La Revue Musicale

Découverte Musicale #2

Découverte Musicale #2

Dimanche, Février 16, 2025

"Scherza Infida" Ariodante de G.F.Haendel : Tristesse, trahison et question de genre dans l’opéra

Un air qui vous prend aux tripes

Si vous ne connaissez pas "Scherza Infida", préparez-vous à une grosse claque émotionnelle. Cet air, chanté par Ariodante dans l’opéra éponyme de Georg Friedrich Haendel, représente le désespoir pur.

Ariodante, c’est un guerrier, un héros… enfin, jusqu’à ce qu’il pense que Ginevra, sa bien-aimée, l’a trompé. En réalité, c’est un piège, mais il ne le sait pas encore. Il est tellement anéanti qu’il envisage de se suicider.

Son monde s’écroule. Il ne crie pas, il ne hurle pas… non, il se noie dans sa douleur. Et Haendel, ce génie, traduit tout ça en musique : une mélodie qui semble suspendue, un rythme lourd, presque funèbre, et surtout ce basson plaintif qui accompagne la voix, comme une ombre qui suit chaque soupir.

Emily D'Angelo "Ariodante", Opéra de Paris, 2024

Ariodante, au lieu d’exploser de rage, s’éteint lentement. On assiste littéralement à son effondrement intérieur.
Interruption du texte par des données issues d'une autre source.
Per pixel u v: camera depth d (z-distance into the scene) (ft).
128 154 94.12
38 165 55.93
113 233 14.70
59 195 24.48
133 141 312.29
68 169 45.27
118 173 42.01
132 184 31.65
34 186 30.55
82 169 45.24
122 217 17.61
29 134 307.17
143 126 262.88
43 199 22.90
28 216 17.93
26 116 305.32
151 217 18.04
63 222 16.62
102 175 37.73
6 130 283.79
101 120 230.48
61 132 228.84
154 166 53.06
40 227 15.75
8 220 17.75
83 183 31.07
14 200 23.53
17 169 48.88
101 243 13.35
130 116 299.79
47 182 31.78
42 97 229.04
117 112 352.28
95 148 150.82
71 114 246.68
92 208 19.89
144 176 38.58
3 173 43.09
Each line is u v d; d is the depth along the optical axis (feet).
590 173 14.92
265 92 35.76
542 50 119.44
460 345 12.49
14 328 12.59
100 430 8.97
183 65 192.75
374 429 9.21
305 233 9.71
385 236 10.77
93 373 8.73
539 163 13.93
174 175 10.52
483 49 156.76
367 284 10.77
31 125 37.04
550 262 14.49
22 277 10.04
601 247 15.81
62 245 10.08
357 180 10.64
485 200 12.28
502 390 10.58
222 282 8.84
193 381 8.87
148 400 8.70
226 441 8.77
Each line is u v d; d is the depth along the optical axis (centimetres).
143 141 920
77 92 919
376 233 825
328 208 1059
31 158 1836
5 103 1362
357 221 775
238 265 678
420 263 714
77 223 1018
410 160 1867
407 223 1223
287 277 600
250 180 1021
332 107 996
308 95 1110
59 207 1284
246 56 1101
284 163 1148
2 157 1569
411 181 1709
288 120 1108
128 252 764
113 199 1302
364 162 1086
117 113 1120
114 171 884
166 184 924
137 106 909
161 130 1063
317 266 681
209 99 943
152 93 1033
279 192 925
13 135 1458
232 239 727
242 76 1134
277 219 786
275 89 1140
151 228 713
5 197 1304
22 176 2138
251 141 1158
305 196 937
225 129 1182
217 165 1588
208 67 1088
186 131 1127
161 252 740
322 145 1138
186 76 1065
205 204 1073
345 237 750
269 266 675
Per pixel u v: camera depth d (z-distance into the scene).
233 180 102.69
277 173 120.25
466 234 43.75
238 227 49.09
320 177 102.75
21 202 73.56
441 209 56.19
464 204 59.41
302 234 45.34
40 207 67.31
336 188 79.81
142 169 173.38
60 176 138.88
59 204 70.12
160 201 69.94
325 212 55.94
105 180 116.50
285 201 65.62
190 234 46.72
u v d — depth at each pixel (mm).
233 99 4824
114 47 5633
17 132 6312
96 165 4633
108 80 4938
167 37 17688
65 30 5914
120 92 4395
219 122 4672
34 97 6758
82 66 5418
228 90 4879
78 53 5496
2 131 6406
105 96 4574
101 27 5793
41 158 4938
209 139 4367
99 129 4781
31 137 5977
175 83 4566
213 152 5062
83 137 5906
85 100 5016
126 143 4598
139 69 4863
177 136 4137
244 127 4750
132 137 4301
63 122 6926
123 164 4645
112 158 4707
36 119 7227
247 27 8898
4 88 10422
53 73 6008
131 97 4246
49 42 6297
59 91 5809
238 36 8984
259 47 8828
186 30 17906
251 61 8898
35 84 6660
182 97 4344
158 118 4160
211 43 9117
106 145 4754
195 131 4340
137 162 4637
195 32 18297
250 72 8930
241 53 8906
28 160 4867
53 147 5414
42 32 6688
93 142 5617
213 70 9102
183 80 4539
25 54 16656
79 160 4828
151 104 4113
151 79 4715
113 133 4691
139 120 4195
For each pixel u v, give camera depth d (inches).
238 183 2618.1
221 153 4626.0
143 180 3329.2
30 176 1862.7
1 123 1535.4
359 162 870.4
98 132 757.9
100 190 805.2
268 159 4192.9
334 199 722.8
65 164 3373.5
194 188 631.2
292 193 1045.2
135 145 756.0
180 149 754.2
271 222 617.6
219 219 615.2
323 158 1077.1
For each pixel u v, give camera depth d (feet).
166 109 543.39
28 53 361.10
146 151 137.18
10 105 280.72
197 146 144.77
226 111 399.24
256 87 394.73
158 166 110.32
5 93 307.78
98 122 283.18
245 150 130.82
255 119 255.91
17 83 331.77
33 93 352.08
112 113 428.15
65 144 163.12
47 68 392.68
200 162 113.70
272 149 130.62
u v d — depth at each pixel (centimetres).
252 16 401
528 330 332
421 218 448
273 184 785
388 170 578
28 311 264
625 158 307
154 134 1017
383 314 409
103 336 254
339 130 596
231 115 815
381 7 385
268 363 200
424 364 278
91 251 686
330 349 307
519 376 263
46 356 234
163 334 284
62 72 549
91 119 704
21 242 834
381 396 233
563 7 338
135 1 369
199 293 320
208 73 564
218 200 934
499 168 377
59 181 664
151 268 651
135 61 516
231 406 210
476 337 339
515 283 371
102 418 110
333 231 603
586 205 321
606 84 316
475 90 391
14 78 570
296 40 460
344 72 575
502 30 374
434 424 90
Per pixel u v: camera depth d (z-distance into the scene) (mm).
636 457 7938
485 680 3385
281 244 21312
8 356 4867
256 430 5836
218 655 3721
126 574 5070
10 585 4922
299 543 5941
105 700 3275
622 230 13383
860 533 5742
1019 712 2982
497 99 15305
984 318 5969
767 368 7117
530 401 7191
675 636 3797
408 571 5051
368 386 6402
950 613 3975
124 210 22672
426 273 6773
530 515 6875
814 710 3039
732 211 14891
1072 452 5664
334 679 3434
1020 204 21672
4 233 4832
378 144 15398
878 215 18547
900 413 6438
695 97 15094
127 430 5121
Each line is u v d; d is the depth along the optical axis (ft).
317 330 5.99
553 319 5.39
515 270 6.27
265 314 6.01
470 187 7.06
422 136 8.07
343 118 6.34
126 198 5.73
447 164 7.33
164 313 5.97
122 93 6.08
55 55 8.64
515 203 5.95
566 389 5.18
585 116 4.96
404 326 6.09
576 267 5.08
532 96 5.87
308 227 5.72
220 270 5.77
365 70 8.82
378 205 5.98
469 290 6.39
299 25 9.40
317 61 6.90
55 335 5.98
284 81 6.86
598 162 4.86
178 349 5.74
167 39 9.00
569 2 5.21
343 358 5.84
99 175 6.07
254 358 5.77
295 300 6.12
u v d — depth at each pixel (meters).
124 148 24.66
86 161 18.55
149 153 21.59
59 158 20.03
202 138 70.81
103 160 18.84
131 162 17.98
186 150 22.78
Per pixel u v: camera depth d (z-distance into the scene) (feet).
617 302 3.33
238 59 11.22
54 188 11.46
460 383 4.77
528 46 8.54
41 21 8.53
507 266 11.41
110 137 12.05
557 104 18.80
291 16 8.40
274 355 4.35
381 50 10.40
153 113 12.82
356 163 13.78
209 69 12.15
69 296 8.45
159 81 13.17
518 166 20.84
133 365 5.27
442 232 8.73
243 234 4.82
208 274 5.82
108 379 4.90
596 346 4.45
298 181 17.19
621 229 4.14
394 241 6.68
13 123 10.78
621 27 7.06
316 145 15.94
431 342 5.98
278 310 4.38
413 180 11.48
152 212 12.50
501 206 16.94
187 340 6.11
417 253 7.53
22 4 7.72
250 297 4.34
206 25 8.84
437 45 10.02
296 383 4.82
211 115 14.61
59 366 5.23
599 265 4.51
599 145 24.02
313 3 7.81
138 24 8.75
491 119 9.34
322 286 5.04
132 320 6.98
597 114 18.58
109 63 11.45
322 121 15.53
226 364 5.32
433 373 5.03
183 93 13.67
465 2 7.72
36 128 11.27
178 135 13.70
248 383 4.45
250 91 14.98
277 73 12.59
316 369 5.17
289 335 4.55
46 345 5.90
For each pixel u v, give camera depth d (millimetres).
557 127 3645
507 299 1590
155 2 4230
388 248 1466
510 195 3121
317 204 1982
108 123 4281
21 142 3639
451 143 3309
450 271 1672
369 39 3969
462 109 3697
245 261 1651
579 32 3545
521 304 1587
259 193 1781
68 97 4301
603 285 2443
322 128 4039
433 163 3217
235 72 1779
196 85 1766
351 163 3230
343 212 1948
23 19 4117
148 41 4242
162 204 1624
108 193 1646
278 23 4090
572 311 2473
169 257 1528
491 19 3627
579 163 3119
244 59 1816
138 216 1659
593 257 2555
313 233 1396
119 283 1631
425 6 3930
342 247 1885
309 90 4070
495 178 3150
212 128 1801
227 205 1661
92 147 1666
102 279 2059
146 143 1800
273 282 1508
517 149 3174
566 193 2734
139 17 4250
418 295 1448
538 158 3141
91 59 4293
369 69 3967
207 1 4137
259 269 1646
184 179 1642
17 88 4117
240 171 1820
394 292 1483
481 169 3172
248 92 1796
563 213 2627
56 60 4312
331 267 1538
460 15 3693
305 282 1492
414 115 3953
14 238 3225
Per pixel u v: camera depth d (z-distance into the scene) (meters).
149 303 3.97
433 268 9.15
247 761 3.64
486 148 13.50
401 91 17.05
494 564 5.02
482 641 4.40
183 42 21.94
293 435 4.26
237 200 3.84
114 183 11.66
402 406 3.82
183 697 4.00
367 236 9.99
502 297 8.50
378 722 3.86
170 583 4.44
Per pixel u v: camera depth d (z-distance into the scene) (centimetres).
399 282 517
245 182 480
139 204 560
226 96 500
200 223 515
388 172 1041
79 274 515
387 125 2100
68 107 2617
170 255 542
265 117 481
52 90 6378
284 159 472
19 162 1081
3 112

Haendel traduit ça avec une écriture musicale qui ne raconte pas la douleur, mais qui nous la fait ressentir. Chaque note semble peser sur les épaules du personnage, chaque phrase chantée ralentit son souffle, comme s’il était écrasé sous le poids de ce qu’il croit être une trahison.

Et là, on se demande : comment une musique aussi simple peut être aussi bouleversante ? C’est tout l’art de Haendel. Rien d’exagéré, rien de superflu, juste des harmonies qui pèsent de plus en plus lourd, des silences qui en disent long, et une ligne vocale qui semble s’étirer à l’infini, comme une plainte qui ne finit jamais.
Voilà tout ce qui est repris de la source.